Aliás, divisam-se duas opções gerenciais no particular: uma justamente conferindo transparência total à produção de cada integrante de órgão ou entidade. Isto serve de parâmetro de supervisão, mas também para um saudável auto-controle de cada um pelas tarefas e prioridades por resolver.
Outra opção administrativa, mais tradicional e ainda paradoxalmente reinante no mundo da advocacia pública e corporativa, controla a produção unitária de modo superficial, privilegiando o sigilo da performance. Embora a prática permita preservar gerências de críticas (geralmente dirigida a quem produz pouco ou se encontra privilegiado por distribuição anti-isonômica de processos), constitui a receita ideal para a debandada dos melhores profissionais.

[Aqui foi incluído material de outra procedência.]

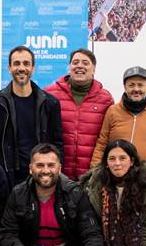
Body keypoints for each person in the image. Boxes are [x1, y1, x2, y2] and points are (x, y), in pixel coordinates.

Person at [0, 143, 103, 246]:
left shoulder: (75, 193)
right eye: (40, 165)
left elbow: (92, 234)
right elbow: (7, 233)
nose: (45, 170)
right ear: (30, 168)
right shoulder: (18, 194)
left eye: (51, 165)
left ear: (60, 168)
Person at [0, 47, 64, 185]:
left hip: (41, 177)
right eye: (16, 63)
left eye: (26, 63)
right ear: (9, 68)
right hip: (6, 179)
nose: (21, 68)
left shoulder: (50, 103)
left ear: (33, 68)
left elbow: (57, 143)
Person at [90, 66, 146, 180]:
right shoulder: (113, 111)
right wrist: (96, 171)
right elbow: (102, 144)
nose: (136, 89)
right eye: (131, 85)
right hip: (116, 181)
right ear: (125, 87)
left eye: (140, 85)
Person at [44, 48, 114, 180]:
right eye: (75, 62)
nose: (80, 66)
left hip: (92, 176)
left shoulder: (105, 99)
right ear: (69, 67)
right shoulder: (49, 94)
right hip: (57, 174)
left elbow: (108, 137)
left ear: (93, 70)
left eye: (85, 63)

Particularmente na advocacia contenciosa, a preferência por determinadas matérias ou áreas afins merece atenção do gestor. Embora a especialização acadêmica e a experiência prática possam ser levadas em conta como critério estratégico na distribuição, não se deve convolá-la no desestímulo ao enfrentamento de novas teses que requereiram estudo e planejamento antecipado do tempo pessoal.

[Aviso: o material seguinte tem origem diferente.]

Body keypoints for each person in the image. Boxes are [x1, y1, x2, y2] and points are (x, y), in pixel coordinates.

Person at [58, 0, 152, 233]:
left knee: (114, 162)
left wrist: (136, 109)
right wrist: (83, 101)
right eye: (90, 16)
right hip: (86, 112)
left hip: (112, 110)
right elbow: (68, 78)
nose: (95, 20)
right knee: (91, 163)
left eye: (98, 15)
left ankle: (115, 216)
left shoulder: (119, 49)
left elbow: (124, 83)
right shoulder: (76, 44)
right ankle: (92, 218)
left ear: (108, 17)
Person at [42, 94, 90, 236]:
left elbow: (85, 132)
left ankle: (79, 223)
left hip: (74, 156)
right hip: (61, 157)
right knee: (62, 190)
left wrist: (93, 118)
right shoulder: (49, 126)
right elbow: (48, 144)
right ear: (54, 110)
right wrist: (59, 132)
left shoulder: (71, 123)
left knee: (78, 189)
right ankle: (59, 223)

Certo é que a emissão de relatórios, medidas corretivas e fluxos gerenciais, acabam facilitados pelo home-office, justamente devido ao registro escrito, colaborando à eficiência e prestação de contas.
Uma concepção individualmente livre e assimétrica do home-office pode significar uma receita de sucesso adaptada à personalidade de cada integrante do departamento jurídico e circunstancialidade das demandas, colaborando a ampliação dos serviços executados sem recurso à contratação, desde que combinada à transparência antes mencionada.
Na área consultiva, o home-office também pode ser utilizado com boa margem de resolutividade, desde que a cultura gerencial dos setores que interagem com o jurídico esteja consolidada em reuniões e uso de aplicativos online.
Inevitavelmente, um setor administrativo de suporte local atuante deverá secundar a atividade da representação judicial, atentando para que seus cronogramas de cobrança de documentos, recibos, pagamentos e peças de informação, considerem o tempo necessário à confecção das petições pelos advogados e procuradores, encaminhando-lhes as respostas com antecedência. O home-office destes setores de apoio logístico também se perfaz possível, mas uma avaliação minuciosa da rotatividade entre o labor presencial e virtual terá que tomar corpo.
A análise da manutenção de uma identidade coletiva institucional também deve pautar a decisão gerencial sobre a abrangência do trabalho virtual, parecendo razoável concluir que a advocacia pública, menos pessoal do que a exercida na iniciativa privada (compromissada com clientes), naturalmente alcance maiores índices de trabalho virtual.
A atividade administrativa e jurídica exercida no Poder Judiciário, por sua vez, devido ao atendimento pessoal obrigatório ao usuário, acaba tendo que rotacionar escalas de trabalho presencial e virtual, portanto sem livre opção ao trabalhador.
Certo é que, se bem aplicado como instrumento de gestão, o home-office propicia aumento de produtividade, economia de energia, otimização no uso de equipamentos do posto, bem estar psicológico aos adaptados, e uma maior tranquilidade para quem prefere ou precisa atuar sozinho, em silêncio, sem audiências e discussões se entre-cruzando na repartição.
Ao fim e a cabo, o trabalho remoto desmistifica preconceitos arraigados sobre as modalidades intelectuais de labor humano, que nunca dependeram da presença física. A advocacia pública é inegavelmente uma delas.